JOB ITEM —
Reproduce the text of all the records below line for line and word for word, leaving out the pictures.

RECORDS TO PROCESS —
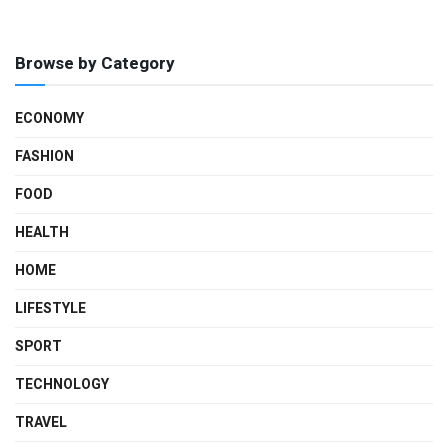
Browse by Category
ECONOMY
FASHION
FOOD
HEALTH
HOME
LIFESTYLE
SPORT
TECHNOLOGY
TRAVEL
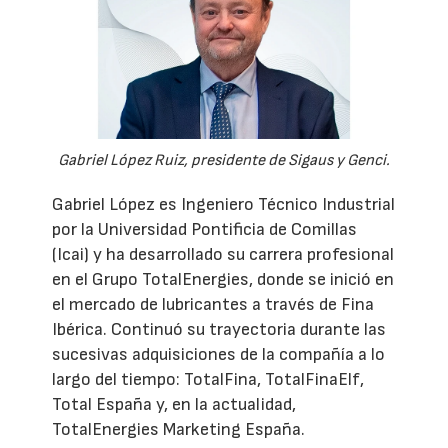
Gabriel López Ruiz, presidente de Sigaus y Genci.
Gabriel López es Ingeniero Técnico Industrial
por la Universidad Pontificia de Comillas
(Icai) y ha desarrollado su carrera profesional
en el Grupo TotalEnergies, donde se inició en
el mercado de lubricantes a través de Fina
Ibérica. Continuó su trayectoria durante las
sucesivas adquisiciones de la compañía a lo
largo del tiempo: TotalFina, TotalFinaElf,
Total España y, en la actualidad,
TotalEnergies Marketing España.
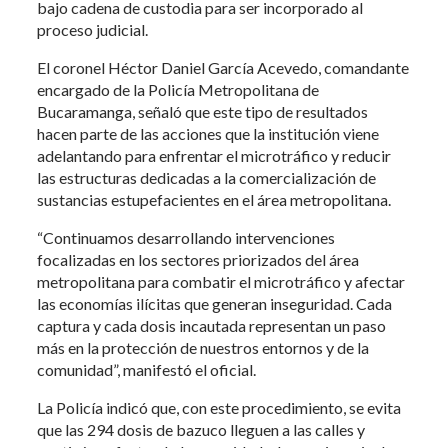
bajo cadena de custodia para ser incorporado al
proceso judicial.
El coronel Héctor Daniel García Acevedo, comandante
encargado de la Policía Metropolitana de
Bucaramanga, señaló que este tipo de resultados
hacen parte de las acciones que la institución viene
adelantando para enfrentar el microtráfico y reducir
las estructuras dedicadas a la comercialización de
sustancias estupefacientes en el área metropolitana.
“Continuamos desarrollando intervenciones
focalizadas en los sectores priorizados del área
metropolitana para combatir el microtráfico y afectar
las economías ilícitas que generan inseguridad. Cada
captura y cada dosis incautada representan un paso
más en la protección de nuestros entornos y de la
comunidad”, manifestó el oficial.
La Policía indicó que, con este procedimiento, se evita
que las 294 dosis de bazuco lleguen a las calles y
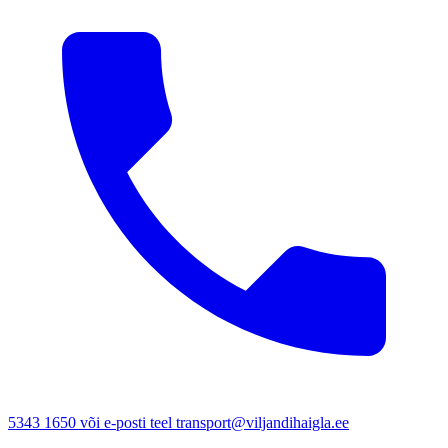
5343 1650 või e-posti teel transport@viljandihaigla.ee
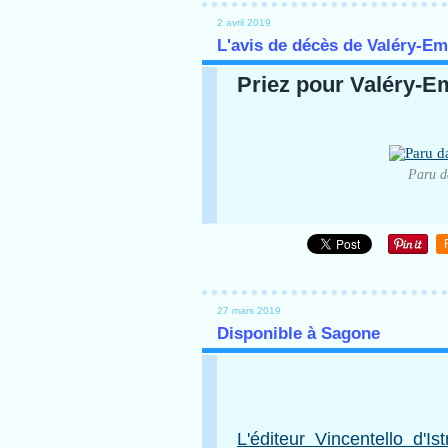
2 avril 2019
L'avis de décès de Valéry-E
Priez pour Valéry-Em
Paru d
27 mars 2019
Disponible à Sagone
L'éditeur Vincentello d'Ist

RESULT —
Browse by Category
ECONOMY
FASHION
FOOD
HEALTH
HOME
LIFESTYLE
SPORT
TECHNOLOGY
TRAVEL
Gabriel López Ruiz, presidente de Sigaus y Genci.
Gabriel López es Ingeniero Técnico Industrial
por la Universidad Pontificia de Comillas
(Icai) y ha desarrollado su carrera profesional
en el Grupo TotalEnergies, donde se inició en
el mercado de lubricantes a través de Fina
Ibérica. Continuó su trayectoria durante las
sucesivas adquisiciones de la compañía a lo
largo del tiempo: TotalFina, TotalFinaElf,
Total España y, en la actualidad,
TotalEnergies Marketing España.
bajo cadena de custodia para ser incorporado al
proceso judicial.
El coronel Héctor Daniel García Acevedo, comandante
encargado de la Policía Metropolitana de
Bucaramanga, señaló que este tipo de resultados
hacen parte de las acciones que la institución viene
adelantando para enfrentar el microtráfico y reducir
las estructuras dedicadas a la comercialización de
sustancias estupefacientes en el área metropolitana.
“Continuamos desarrollando intervenciones
focalizadas en los sectores priorizados del área
metropolitana para combatir el microtráfico y afectar
las economías ilícitas que generan inseguridad. Cada
captura y cada dosis incautada representan un paso
más en la protección de nuestros entornos y de la
comunidad”, manifestó el oficial.
La Policía indicó que, con este procedimiento, se evita
que las 294 dosis de bazuco lleguen a las calles y
5343 1650 või e-posti teel transport@viljandihaigla.ee
2 avril 2019
L'avis de décès de Valéry-E
Priez pour Valéry-Em
Paru d
27 mars 2019
Disponible à Sagone
L'éditeur Vincentello d'Ist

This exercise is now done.